Though if you’re worried that these stories are going to be a bit too noble and moralistic, based on that—no worries; some of the perfectly good and mostly innocent people suffer horrible fates too. Including that kindly Vicar. These are, after all, ghost stories. (Though, now that I think of it, the Vicar did tell a little white lie, and didn’t listen to warnings, so… maybe not as innocent as I was first thinking.) That said, although I was creeped out by the ending of Aubrey’s chilly tale (I live in the warmth of Florida for reasons), I have to say that the stories of certain people getting their just desserts might be just a touch more satisfying, if less horrific, particularly the story of a certain bully and a certain very very evil snowman.
The best story, however, is probably the story of some rather slightly choir boys who just happen to stand on top of a plague victim gravesite and sing.

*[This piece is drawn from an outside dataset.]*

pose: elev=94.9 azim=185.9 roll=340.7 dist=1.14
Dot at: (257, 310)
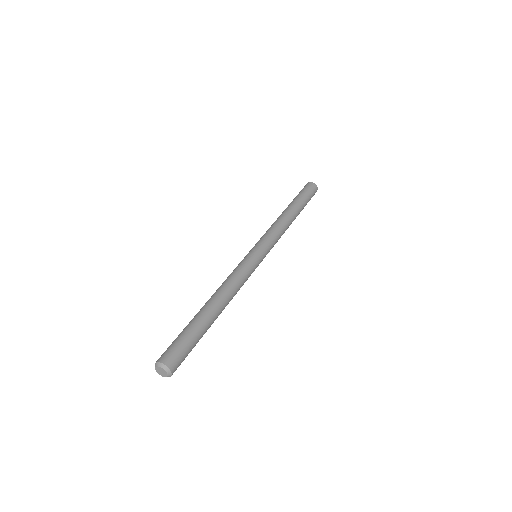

The lesson from the story: never do this. The other lesson: “In the Bleak Midwinter” is an even more horrifying Christmas carol than you thought it was when sung in the wrong context, which this definitely is.
A few of the stories also have a touch of social criticism. I’ve already mentioned the Vicar, but a significant part of what is going wrong in the first story is an argument regarding land use, and a dispute between the villagers and some of the new residents—and between supposedly educated and less educated and genuinely educated people. There’s an acknowledgement, too, of Victorian England’s labor issues in what certainly starts off as a nice cheery Father Christmas story, but explaining that would ruin the twist.
Granted, none of the stories will particularly surprise horror devotees, since with a couple of arguable exceptions, most are retellings of standard campfire ghost stories. And some readers might regret that only two of the stories feature girls, while the other four feature boys. But the cozy Victorian settings, the realistic child protagonists, and the creepy endings make this short collection something horror fans and Grinches alike can enjoy, though small children might get very upset. Older kids will be fine. Just don’t have “In the Bleak Midwinter” playing while you read it.
Mari Ness hopes everyone reading this has a wonderful holiday season with plenty of cookies and no rampaging evil snowmen.